Verilen Görev A:
Aşağıdaki Nil metninde adı geçen gölleri sıralayınız.
Verilen Görev B:
Nil metnine göre Mısır'da birleşmiş bir krallığın gerekli hâle gelmesinin nedenini bir veya iki cümleyle açıklayınız.

━━━ Seçilen Metin ━━━

- Heredot, Nil olmasa Mısır olmazdı, demişti. Nil, Mısır’ı vadi ve delta olarak ikiye ayırır: Akdeniz Mısır’ı ve Afrika Mısır’ı. Nil sularının dağıtımının bir merkezden yapılmasını gerektiren zorunluluk, birleşmiş bir krallığı gerektirdi.
- Nil, Mısır’da herşeyin babası. Nil, dünyanın en uzun ırmağı. Nehir Rwanda’da doğar, Victoria Gölü’ne dökülür. Bu gölden Victoria Nili olarak çıkar. Kyoga ve Albert Göllerinden geçer, adı Albert Nili olur. Sudan’da adı Beyaz Nil’dir. Hartum’da Etiyopya’daki Tana Gölü’nden doğup gelen Mavi Nil ile birleşir. Nil’in ünlü verimli balçığı Etiyopya platosundan Mavi Nil ile taşınır. Hartum’da birleşen Beyaz ve Mavi Nil’in adı buradan sonra Nil veya Büyük Nil’dir. Akdeniz’den güneye doğru numaralanan 6 çağlayanı vardır. Nil, Mısır’da 1500 km kateder. Kahire’ye varmadan 15 km önce delta yapar. Akdeniz’e dökülen kollarının ikisinde akarsu trafiği vardır: İskenderiye’de Rosetta’da ve Süveyş yakınındaki Damiette’de. Haziran – Eylül döneminde suları yükselir. Nil, taşıdığı verimli çamuru sahile bırakır. Sahil boyunca 26.000 kilometrekare verimli tarım arazisi yaratır. Deltası, dünyadaki deltaların en büyüklerindendir ve bu, 44.000 kilometrekarelik tarıma elverişli alan demektir. Nasır döneminde uzun vadeli kredi ile, pamuk ile ödenmek üzere Sovyetler’e yaptırılan Assuan Barajı sayesinde Nil, artık ne taşıyor ne de kuruyor.

━━━ Veri Bölümü ━━━

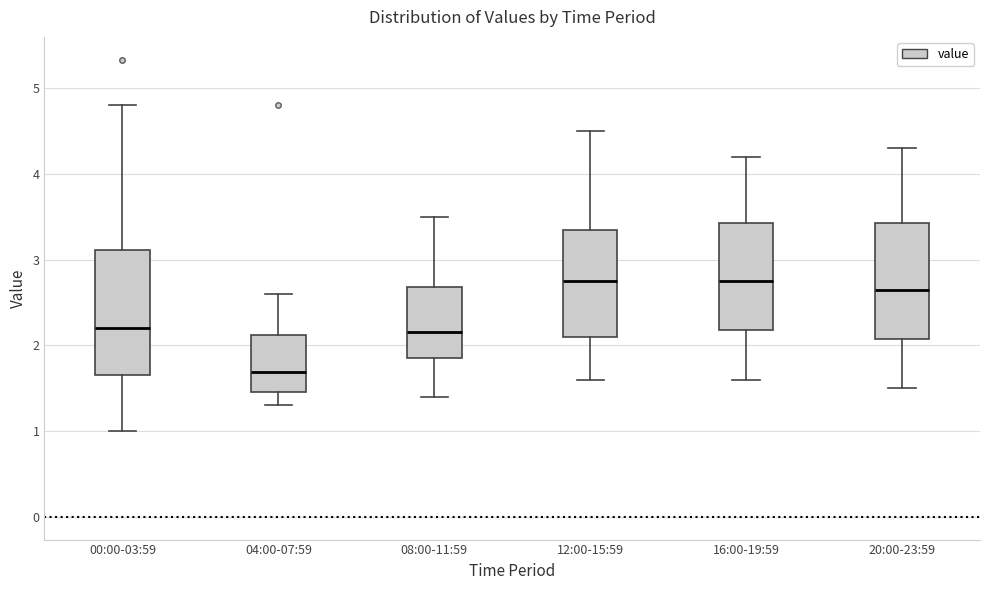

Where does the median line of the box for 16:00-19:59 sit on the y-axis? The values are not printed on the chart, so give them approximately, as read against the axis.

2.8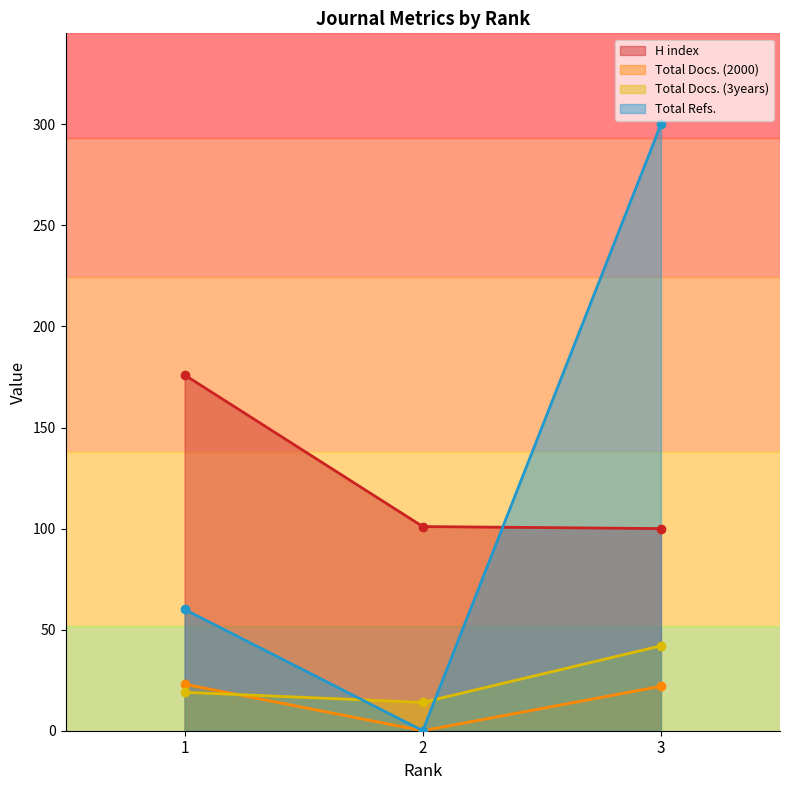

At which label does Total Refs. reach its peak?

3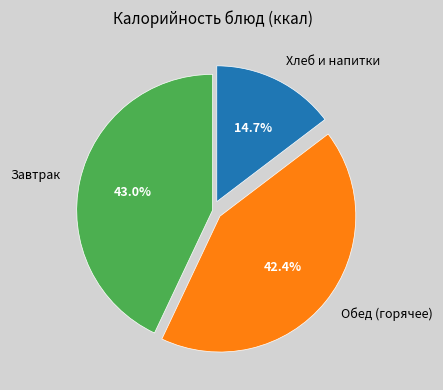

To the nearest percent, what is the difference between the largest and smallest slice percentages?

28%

━━━

Cevap Alanı A:
Victoria Gölü, Kyoga Gölü, Albert Gölü, Tana Gölü

Cevap Alanı B:
Nil sularının dağıtımının bir merkezden yapılması zorunluydu. Bu zorunluluk, birleşmiş bir krallığı gerektirmiştir.